* _WHAT TO DO_
With nothing added and nothing dropped, write out all of the entries below.

INFORMATION SUPPLIED Block Start

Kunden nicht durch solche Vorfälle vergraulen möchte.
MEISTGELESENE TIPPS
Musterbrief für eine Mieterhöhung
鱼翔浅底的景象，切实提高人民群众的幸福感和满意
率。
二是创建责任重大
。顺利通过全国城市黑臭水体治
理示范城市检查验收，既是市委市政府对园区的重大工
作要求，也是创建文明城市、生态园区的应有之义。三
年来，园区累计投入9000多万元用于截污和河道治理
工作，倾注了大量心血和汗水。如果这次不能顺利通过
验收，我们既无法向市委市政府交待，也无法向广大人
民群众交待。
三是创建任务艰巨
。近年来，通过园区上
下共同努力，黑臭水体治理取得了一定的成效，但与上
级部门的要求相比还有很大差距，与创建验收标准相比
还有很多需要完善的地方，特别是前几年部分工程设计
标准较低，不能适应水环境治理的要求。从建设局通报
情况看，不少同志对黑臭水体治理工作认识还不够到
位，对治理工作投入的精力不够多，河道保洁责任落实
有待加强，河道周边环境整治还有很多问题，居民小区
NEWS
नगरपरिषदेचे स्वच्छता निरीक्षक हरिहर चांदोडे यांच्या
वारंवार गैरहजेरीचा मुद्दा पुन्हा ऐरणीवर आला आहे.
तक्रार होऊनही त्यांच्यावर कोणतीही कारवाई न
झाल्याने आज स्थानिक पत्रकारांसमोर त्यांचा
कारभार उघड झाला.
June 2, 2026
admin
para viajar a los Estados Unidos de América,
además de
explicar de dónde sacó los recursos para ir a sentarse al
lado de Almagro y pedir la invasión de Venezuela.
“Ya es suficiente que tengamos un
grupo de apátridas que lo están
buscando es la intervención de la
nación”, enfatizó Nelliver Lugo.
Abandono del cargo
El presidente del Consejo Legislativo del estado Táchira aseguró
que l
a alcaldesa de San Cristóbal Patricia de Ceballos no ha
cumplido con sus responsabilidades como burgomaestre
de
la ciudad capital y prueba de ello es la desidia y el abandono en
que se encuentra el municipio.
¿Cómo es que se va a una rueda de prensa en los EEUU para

INFORMATION SUPPLIED Block End

* _REPLY TO THE EXERCISE_
Kunden nicht durch solche Vorfälle vergraulen möchte.
MEISTGELESENE TIPPS
Musterbrief für eine Mieterhöhung
鱼翔浅底的景象，切实提高人民群众的幸福感和满意
率。
二是创建责任重大
。顺利通过全国城市黑臭水体治
理示范城市检查验收，既是市委市政府对园区的重大工
作要求，也是创建文明城市、生态园区的应有之义。三
年来，园区累计投入9000多万元用于截污和河道治理
工作，倾注了大量心血和汗水。如果这次不能顺利通过
验收，我们既无法向市委市政府交待，也无法向广大人
民群众交待。
三是创建任务艰巨
。近年来，通过园区上
下共同努力，黑臭水体治理取得了一定的成效，但与上
级部门的要求相比还有很大差距，与创建验收标准相比
还有很多需要完善的地方，特别是前几年部分工程设计
标准较低，不能适应水环境治理的要求。从建设局通报
情况看，不少同志对黑臭水体治理工作认识还不够到
位，对治理工作投入的精力不够多，河道保洁责任落实
有待加强，河道周边环境整治还有很多问题，居民小区
NEWS
नगरपरिषदेचे स्वच्छता निरीक्षक हरिहर चांदोडे यांच्या
वारंवार गैरहजेरीचा मुद्दा पुन्हा ऐरणीवर आला आहे.
तक्रार होऊनही त्यांच्यावर कोणतीही कारवाई न
झाल्याने आज स्थानिक पत्रकारांसमोर त्यांचा
कारभार उघड झाला.
June 2, 2026
admin
para viajar a los Estados Unidos de América,
además de
explicar de dónde sacó los recursos para ir a sentarse al
lado de Almagro y pedir la invasión de Venezuela.
“Ya es suficiente que tengamos un
grupo de apátridas que lo están
buscando es la intervención de la
nación”, enfatizó Nelliver Lugo.
Abandono del cargo
El presidente del Consejo Legislativo del estado Táchira aseguró
que l
a alcaldesa de San Cristóbal Patricia de Ceballos no ha
cumplido con sus responsabilidades como burgomaestre
de
la ciudad capital y prueba de ello es la desidia y el abandono en
que se encuentra el municipio.
¿Cómo es que se va a una rueda de prensa en los EEUU para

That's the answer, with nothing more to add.